Anna Ruth makes a scrunchi to match her skirt.
The girls have been doing a fair bit of sewing this summer. They all have to take turns with the machine (when it's not being held hostage in the boys' rooms) so they mostly opt for quick and easy projects. It is also fun to make small projects as you get 'instant gratification' - great for younger seamstresses and newbies of all ages. A favorite quick project is these coasters from Jenny at allsorts. She has a tutorial on her site, but they are so easy I thought I'd show you here. Also, I've simplified them a bit, skipping the interfacing and lining part. These are a great way to use up scraps or charm squares if you have them. No finishing or hand sewing required!
These make great little treats to have around for hostess gifts or to tuck into gift baskets paired with a mug and favorite drink. You can also make them with seasonal fabrics. I am enjoying these pretty summery prints for now, but we have some muted ones we used in winter, and we plan to make autumnal colored ones in fall. You could also choose themed fabrics to suit your gift recipients such as music, cats, dogs, horses, Christmas, team colors - the possibilities are endless.

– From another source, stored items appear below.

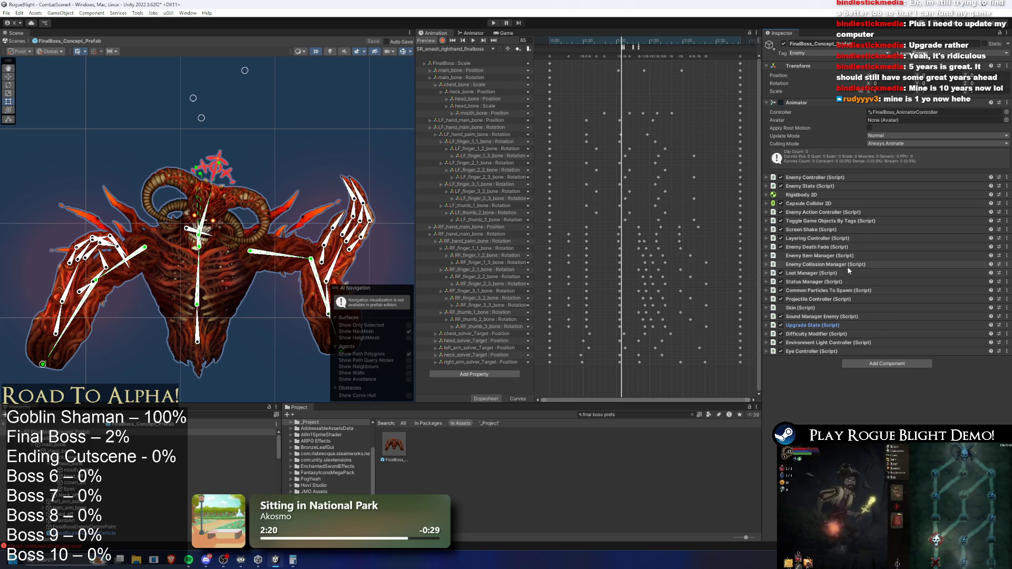
Expand the Common Particles To Spawn component to reveal its FinalBossSmashGroundParticle entry
left_click(844, 292)
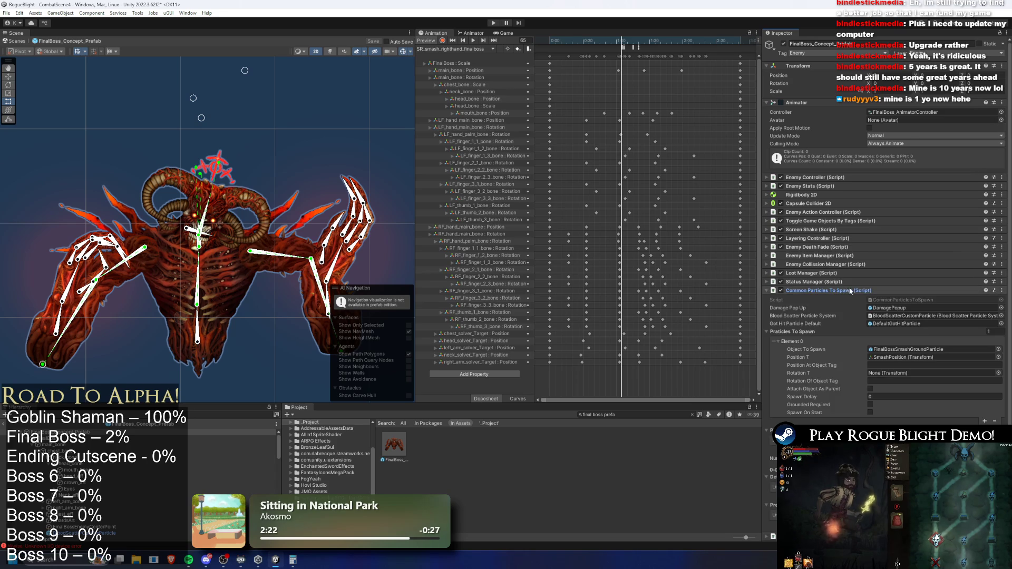
Duplicate the SmashPosition marker, undoing the trial move so the copy stays in place
left_click(926, 358)
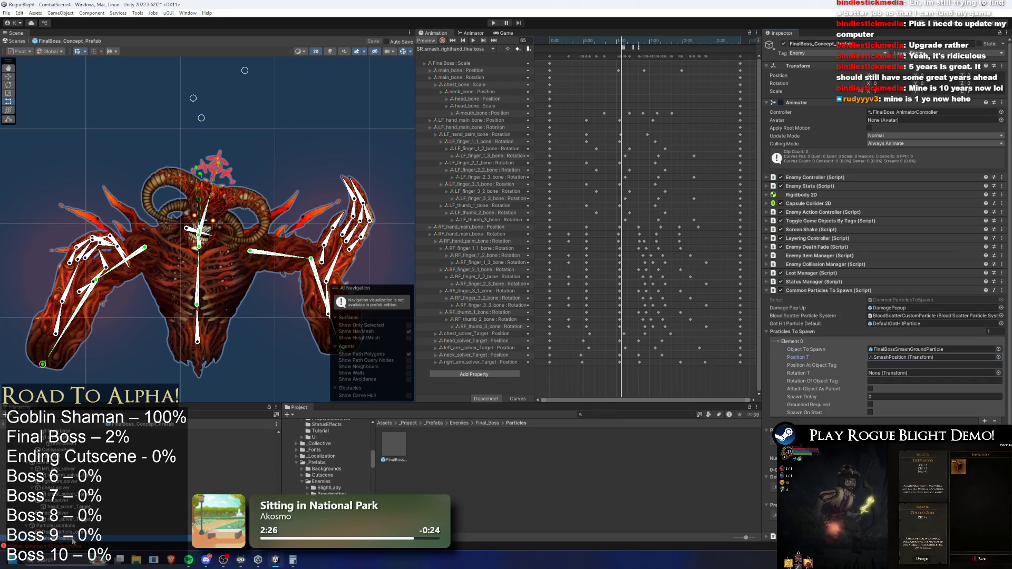
left_click(79, 538)
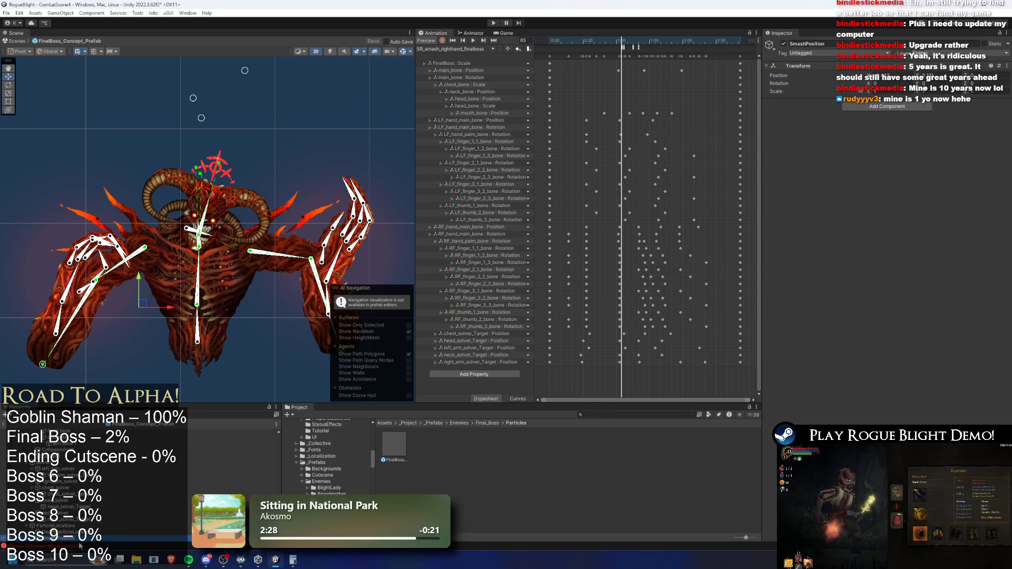
key("ctrl+d")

For each coaster you need five 4 1/2" squares of fabric. You can mix and match with as many different patterns as you like. Half the fun is choosing the yummy prints and arranging them together! A rotary cutter and mat make this part a snap, although just using scissors works fine of course.
Fold four of the squares in half, wrong sides together.
Place your fifth square on the table, right side up. I'm using the purple square in this example to be the backing. Place your first folded square on your backing piece with the fold towards the center of the backing piece.
Add your next folded piece, overlapping the first, fold towards the center.
Add your third piece in the same fashion:
And now add the fourth piece, overlapping and tucking the pieces in as such:
Now sew around the edges with a 1/4" seam allowance. Trim the corners if you remember to.
Turn your coaster right side out, using a crochet hook or something to poke out the corners, and press if you like (if you're a kid you probably won't bother). That's it!
Anna Ruth also discovered that if you take one of these completed coasters, plump it up with a bit of stuffing inside, and add a button to cover the center, you get one cute and cozy pincushion!
Happy sewing! (And happy sipping with your new cheery coaster.)